Qui a cousu le chandail que vous portez aujourd’hui? En mémoire des 1135 travailleurs du secteur textile qui ont perdu la vie au Bangladesh le 24 avril 2013, le mouvement Fashion Revolution a été lancé «pour sensibiliser les consommateurs aux enjeux des conditions de travail dans lesquelles sont fabriqués leurs vêtements».

Cette année, la marque montréalaise Betina Lou joint sa voix à la campagne We Made Your Clothes, organisée dans le cadre de la Fashion Revolution Week (24 au 30 avril).
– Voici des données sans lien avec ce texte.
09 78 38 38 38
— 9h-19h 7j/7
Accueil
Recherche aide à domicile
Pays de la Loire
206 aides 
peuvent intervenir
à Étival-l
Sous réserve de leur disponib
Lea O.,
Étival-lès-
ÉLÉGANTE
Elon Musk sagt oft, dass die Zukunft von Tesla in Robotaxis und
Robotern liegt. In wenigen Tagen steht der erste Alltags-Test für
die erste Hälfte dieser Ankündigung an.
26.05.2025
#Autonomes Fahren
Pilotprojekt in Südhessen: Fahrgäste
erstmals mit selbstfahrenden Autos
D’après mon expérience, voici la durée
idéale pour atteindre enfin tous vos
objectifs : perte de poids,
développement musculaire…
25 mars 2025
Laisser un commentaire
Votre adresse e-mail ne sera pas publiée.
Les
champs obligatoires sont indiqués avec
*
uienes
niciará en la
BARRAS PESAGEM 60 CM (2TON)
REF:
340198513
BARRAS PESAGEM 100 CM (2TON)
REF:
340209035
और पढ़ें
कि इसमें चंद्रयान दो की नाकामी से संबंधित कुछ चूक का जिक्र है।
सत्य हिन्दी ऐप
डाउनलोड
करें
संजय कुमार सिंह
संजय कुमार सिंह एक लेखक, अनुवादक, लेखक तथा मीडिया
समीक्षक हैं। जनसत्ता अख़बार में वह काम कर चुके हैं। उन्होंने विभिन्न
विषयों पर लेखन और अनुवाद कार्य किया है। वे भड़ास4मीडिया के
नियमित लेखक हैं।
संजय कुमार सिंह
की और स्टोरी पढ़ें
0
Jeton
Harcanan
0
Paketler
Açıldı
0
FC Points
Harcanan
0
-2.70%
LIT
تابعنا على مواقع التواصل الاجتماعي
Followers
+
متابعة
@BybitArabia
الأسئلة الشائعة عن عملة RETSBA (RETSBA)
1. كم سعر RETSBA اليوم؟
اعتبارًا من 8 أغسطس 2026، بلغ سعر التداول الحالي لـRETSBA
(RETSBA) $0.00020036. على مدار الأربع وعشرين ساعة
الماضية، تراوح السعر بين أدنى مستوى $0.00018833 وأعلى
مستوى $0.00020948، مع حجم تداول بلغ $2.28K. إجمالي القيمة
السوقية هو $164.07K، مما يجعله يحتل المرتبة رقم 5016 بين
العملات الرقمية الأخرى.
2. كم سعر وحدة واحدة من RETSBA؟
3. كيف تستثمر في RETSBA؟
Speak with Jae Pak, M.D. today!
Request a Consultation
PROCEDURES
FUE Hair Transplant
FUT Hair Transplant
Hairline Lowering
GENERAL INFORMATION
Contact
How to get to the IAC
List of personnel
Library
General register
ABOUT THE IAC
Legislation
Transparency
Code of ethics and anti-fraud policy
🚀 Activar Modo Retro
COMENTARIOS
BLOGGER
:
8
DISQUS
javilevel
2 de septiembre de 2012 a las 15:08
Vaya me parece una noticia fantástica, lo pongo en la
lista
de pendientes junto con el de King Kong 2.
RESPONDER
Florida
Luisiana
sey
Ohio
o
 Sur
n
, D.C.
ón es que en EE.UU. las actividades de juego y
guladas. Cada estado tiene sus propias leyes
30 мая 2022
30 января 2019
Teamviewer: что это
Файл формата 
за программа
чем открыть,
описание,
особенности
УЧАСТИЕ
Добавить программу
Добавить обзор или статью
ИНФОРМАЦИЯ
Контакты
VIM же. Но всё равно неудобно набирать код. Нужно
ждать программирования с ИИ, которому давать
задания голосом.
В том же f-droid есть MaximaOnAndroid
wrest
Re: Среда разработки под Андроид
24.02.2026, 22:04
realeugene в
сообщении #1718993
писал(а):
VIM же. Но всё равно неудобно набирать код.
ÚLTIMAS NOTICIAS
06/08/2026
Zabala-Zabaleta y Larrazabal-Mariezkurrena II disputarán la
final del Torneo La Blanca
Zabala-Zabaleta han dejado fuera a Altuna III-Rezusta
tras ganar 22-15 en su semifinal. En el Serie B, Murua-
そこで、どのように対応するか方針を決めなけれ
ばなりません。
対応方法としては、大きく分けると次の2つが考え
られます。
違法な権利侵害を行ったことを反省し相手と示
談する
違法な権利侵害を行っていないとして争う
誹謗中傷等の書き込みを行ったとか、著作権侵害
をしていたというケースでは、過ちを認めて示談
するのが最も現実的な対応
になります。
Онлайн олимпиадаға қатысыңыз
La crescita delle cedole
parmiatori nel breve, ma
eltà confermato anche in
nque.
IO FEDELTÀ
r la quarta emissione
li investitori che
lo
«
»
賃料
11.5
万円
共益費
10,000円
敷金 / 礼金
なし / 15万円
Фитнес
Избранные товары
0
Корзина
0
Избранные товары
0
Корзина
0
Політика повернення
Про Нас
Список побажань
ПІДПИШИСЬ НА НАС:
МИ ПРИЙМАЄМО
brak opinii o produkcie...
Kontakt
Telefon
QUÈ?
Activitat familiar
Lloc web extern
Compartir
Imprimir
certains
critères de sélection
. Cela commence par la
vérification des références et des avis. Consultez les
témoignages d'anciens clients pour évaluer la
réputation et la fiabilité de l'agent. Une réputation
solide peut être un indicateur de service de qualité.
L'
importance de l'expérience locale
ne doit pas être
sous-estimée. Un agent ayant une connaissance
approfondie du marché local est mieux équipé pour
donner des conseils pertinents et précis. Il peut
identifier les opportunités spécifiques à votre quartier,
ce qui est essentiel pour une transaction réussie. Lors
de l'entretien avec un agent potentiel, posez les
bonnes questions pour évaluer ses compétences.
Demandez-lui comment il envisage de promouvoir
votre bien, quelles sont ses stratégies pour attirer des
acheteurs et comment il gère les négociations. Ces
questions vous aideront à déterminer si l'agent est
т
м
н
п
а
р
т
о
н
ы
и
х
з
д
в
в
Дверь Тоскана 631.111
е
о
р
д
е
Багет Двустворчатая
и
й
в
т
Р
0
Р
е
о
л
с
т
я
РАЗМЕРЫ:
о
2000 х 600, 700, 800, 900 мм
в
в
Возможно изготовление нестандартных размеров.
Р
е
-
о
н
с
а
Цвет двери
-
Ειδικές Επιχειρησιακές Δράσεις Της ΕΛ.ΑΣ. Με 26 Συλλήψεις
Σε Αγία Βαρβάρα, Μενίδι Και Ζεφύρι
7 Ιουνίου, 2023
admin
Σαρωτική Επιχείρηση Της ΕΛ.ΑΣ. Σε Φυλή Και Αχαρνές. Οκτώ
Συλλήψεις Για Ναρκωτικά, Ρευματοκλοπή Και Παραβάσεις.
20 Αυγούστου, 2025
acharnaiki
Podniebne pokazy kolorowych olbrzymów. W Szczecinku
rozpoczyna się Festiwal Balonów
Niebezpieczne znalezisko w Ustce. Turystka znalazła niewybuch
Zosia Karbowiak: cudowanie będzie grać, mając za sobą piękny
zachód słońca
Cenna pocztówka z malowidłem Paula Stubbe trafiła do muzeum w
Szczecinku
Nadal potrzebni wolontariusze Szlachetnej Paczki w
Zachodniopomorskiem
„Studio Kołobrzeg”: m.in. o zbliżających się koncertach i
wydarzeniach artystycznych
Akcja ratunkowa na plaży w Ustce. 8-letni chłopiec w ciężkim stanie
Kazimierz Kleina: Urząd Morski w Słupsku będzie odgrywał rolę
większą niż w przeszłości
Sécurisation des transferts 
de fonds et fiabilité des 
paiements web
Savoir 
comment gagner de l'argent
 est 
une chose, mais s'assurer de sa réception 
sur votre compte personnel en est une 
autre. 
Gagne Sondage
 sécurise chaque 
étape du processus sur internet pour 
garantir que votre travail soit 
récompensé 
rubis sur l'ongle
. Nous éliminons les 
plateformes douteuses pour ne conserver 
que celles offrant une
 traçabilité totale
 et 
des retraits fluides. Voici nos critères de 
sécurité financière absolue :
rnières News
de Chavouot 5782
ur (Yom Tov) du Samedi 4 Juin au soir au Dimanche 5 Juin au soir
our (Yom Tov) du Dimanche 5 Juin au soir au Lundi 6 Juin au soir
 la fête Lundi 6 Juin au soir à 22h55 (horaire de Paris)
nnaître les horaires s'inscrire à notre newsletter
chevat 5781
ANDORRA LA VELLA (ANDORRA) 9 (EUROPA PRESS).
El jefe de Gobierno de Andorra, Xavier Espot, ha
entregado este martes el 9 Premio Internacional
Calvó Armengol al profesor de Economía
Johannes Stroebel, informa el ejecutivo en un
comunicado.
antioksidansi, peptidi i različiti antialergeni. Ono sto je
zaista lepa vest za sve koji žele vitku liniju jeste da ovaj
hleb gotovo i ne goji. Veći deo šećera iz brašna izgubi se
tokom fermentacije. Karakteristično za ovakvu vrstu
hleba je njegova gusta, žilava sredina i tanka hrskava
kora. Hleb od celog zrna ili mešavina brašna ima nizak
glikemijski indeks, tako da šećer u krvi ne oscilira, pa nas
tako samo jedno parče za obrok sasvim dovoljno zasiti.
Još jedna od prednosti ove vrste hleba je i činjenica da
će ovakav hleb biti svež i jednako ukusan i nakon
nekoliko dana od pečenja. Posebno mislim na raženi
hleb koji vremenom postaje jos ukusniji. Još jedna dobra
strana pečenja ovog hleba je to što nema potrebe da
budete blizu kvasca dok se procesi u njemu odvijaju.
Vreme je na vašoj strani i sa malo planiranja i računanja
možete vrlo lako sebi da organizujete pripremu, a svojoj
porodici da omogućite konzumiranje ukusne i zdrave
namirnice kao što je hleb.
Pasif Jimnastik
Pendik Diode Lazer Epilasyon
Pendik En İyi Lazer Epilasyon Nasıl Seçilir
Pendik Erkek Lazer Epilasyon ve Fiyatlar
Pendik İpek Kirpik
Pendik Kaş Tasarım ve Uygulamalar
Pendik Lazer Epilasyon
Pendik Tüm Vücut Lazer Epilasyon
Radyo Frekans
La designer Marie-Eve Emond a ainsi voulu présenter les visages derrière son étiquette «Fait au Canada»: Catherine, Tricia, Gabriel, Giovanni, Thu, Fernanda et quelques autres.

«Nous avons décidé de prendre part au mouvement en présentant une série de portraits des gens impliqués dans les différentes étapes de la conception et de la fabrication de nos vêtements», explique la marque dans une infolettre envoyée lundi matin, une position aussi diffusée largement sur les médias sociaux.

«Nous montrons régulièrement le processus de création via nos photos et nos « stories » sur Instagram, mais plus rarement les collaborateurs minutieux et talentueux qui les coupent, les assemblent, en éliminent les derniers fils ou en repèrent les imperfections pour que nous puissions livrer un produit de qualité à chérir longtemps, est-il écrit. Aujourd’hui, nous prenons le temps de vous les présenter et de leur dire merci.»

Les photos, signées Samuel Cogrenne, mettent en scène une main-d’oeuvre qui se fait par ailleurs de plus en plus rare au Québec.

Parmi d’autres marques d’ici, Sokoloff Lingerie participe aussi à cette initiative. «Nos couturières travaillent avec passion, à Montréal, Canada», est-il indiqué sur la page Facebook de la marque.

En parallèle, une dépêche de l’agence La presse canadienne rapportant les inquiétudes de Human Rights Watch indique en cette date anniversaire que «seulement 17 compagnies respectent maintenant le niveau minimum de transparence». Selon un rapport de l’organisme cité dans le texte, «l’industrie a encore beaucoup de chemin à faire».

On l’a vu: pointer les entreprises du doigt et nommer les fautives ne suffit pas à changer les choses. Dans une économie de marché où le bas prix fait loi, il faudra que les créateurs locaux trouvent le moyen de se distinguer encore davantage pour attirer de nouveaux clients.